(简短练习 A): 请从下面这篇讲Nacos Distro协议增量同步的文段中一字不差地抄录一段：从含有"Nacos7# Distro协议增量同步"的地方开始，到"步都干了些啥,下文接着撸撸增量数据同步。"结束。

(所给文段):
Nacos7# Distro协议增量同步
引言
本文接着撸Distro协议,上文中分析了在Nacos server启动时会进行全量数据同步和数据校验,具体数据即客户端注册节点信息含命名空间、分组名称、服务名称、节点Instance信息等。什么时候会触发增量同步?增量同步都干了些啥,下文接着撸撸增量数据同步。
增量数据同步
在Nacos节点启动时通过事件驱动模式订阅了ClientChangedEvent、ClientDisconnectEvent和ClientVerifyFailedEvent事件 当节点收到ClientChangedEvent事件时,会向集群中其他节点发送更新Client信息请求,其他节点收到后更新缓存 当节点收到ClientVerifyFailedEvent事件时,向该Event指定的目标节点发起新增该Event指定的Client信息请求,目标节点收到后更新到自己缓存中 当节点收到ClientDisconnectEvent事件时,会向集群中其他节点发送删除Client信息请求,其他节点收到后将该Client缓存删除
增量事件触发
当有服务注册或者注销时会触发ClientEvent.ClientChangedEvent事件,即客户端调用naming.registerInstance或者naming.deregisterInstance 定时任务每隔3秒钟定时检查缓存中的所有连接,如果超过保鲜期20秒则再次发起连接请求,连接未成功则注销关闭该连接并发布ClientEvent.ClientDisconnectEvent事件 Nacos集群之间通过每5秒发送心跳校验数据请求(具体为本节点负责Client信息),其他节点接受到校验请求,如果缓存中存在该client表示校验成功,同时更新保鲜时间;否则校验失败,回调返回失败Response,请求节点收到失败的Response后会发布ClientVerifyFailedEvent事件
将代码翻到DistroClientDataProcessor类中,该类继承了SmartSubscriber,遵循Subscriber/Notify模式,即事件驱动模式。该模式前面文章中分析过,当有订阅的事件时会进行回调通知。
订阅的事件
DistroClientDataProcessor订阅了ClientChangedEvent、ClientDisconnectEvent和ClientVerifyFailedEvent事件。
@Override
public List<Class<? extends Event>> subscribeTypes() {
List<Class<? extends Event>> result = new LinkedList<>();
result.add(ClientEvent.ClientChangedEvent.class);
result.add(ClientEvent.ClientDisconnectEvent.class);
result.add(ClientEvent.ClientVerifyFailedEvent.class);
return result;
}
当有上述三个事件产生时,DefaultPublisher回调onEvent方法。

(简短练习 B): 更新下面的记录：从含有"Return the footprint"的那一行开始，到含有"road 2 (residential): [(0,15),(511,21)]"的那一行为止，两端都算在内，将其中的"centreline"改为"centerline"，其余内容保持不变。请只重新给出这几行。

(所给数据):
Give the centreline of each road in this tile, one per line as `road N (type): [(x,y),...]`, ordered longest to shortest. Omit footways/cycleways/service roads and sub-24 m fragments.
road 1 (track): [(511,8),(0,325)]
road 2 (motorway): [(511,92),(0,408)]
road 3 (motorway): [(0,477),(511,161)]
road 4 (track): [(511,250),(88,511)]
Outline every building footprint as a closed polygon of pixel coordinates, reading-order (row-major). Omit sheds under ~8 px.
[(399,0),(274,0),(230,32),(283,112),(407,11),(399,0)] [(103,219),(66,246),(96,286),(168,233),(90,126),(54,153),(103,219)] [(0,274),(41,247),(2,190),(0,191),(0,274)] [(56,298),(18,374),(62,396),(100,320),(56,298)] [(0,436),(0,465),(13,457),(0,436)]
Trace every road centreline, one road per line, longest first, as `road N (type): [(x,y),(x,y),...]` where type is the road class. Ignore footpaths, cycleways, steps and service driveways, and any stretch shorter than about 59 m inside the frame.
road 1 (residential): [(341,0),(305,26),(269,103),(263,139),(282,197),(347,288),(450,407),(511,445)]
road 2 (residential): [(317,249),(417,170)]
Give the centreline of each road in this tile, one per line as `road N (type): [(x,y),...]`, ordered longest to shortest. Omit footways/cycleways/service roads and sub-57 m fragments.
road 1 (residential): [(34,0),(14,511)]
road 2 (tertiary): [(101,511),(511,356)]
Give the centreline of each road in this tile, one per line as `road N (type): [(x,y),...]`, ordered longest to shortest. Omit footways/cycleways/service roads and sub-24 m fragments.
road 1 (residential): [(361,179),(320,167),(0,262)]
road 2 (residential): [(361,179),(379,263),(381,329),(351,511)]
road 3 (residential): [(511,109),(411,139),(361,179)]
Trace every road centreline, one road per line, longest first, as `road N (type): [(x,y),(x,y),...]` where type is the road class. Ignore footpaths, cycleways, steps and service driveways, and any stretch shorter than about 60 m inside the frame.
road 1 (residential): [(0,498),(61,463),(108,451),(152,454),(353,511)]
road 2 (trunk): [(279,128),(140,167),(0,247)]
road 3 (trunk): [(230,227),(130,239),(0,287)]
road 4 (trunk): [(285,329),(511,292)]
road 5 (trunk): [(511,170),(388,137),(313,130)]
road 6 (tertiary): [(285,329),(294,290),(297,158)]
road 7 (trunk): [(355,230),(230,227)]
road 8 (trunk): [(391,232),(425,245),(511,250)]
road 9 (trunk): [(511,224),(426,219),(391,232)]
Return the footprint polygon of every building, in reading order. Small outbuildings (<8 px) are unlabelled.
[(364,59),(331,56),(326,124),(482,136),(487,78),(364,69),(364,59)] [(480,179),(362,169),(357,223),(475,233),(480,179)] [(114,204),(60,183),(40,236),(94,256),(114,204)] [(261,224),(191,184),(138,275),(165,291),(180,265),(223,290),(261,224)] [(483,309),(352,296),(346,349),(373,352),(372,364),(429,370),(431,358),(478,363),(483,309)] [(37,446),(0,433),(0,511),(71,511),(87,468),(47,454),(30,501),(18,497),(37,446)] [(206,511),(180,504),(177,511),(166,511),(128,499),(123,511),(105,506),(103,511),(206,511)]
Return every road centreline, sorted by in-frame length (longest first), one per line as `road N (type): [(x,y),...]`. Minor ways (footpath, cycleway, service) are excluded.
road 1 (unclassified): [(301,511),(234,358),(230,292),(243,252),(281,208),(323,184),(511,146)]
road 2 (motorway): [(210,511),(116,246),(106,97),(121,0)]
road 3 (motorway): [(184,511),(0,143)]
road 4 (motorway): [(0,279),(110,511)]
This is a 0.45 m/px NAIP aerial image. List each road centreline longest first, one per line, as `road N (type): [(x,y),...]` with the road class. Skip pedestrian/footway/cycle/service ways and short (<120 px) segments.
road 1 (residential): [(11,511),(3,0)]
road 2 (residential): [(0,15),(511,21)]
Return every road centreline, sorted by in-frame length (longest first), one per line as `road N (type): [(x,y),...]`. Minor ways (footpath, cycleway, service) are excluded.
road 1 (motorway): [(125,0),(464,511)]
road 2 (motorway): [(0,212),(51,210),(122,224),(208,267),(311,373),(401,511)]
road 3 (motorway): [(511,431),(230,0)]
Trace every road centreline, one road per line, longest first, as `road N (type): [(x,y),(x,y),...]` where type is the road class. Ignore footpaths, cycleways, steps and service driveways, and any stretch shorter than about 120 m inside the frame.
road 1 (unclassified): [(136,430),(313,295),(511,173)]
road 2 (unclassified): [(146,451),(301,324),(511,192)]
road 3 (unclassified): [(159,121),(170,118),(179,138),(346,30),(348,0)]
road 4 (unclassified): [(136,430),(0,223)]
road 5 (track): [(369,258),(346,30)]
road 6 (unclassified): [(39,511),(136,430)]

(完整解答 A):
Nacos7# Distro协议增量同步
引言
本文接着撸Distro协议,上文中分析了在Nacos server启动时会进行全量数据同步和数据校验,具体数据即客户端注册节点信息含命名空间、分组名称、服务名称、节点Instance信息等。什么时候会触发增量同步?增量同步都干了些啥,下文接着撸撸增量数据同步。

(完整解答 B):
Return the footprint polygon of every building, in reading order. Small outbuildings (<8 px) are unlabelled.
[(364,59),(331,56),(326,124),(482,136),(487,78),(364,69),(364,59)] [(480,179),(362,169),(357,223),(475,233),(480,179)] [(114,204),(60,183),(40,236),(94,256),(114,204)] [(261,224),(191,184),(138,275),(165,291),(180,265),(223,290),(261,224)] [(483,309),(352,296),(346,349),(373,352),(372,364),(429,370),(431,358),(478,363),(483,309)] [(37,446),(0,433),(0,511),(71,511),(87,468),(47,454),(30,501),(18,497),(37,446)] [(206,511),(180,504),(177,511),(166,511),(128,499),(123,511),(105,506),(103,511),(206,511)]
Return every road centerline, sorted by in-frame length (longest first), one per line as `road N (type): [(x,y),...]`. Minor ways (footpath, cycleway, service) are excluded.
road 1 (unclassified): [(301,511),(234,358),(230,292),(243,252),(281,208),(323,184),(511,146)]
road 2 (motorway): [(210,511),(116,246),(106,97),(121,0)]
road 3 (motorway): [(184,511),(0,143)]
road 4 (motorway): [(0,279),(110,511)]
This is a 0.45 m/px NAIP aerial image. List each road centerline longest first, one per line, as `road N (type): [(x,y),...]` with the road class. Skip pedestrian/footway/cycle/service ways and short (<120 px) segments.
road 1 (residential): [(11,511),(3,0)]
road 2 (residential): [(0,15),(511,21)]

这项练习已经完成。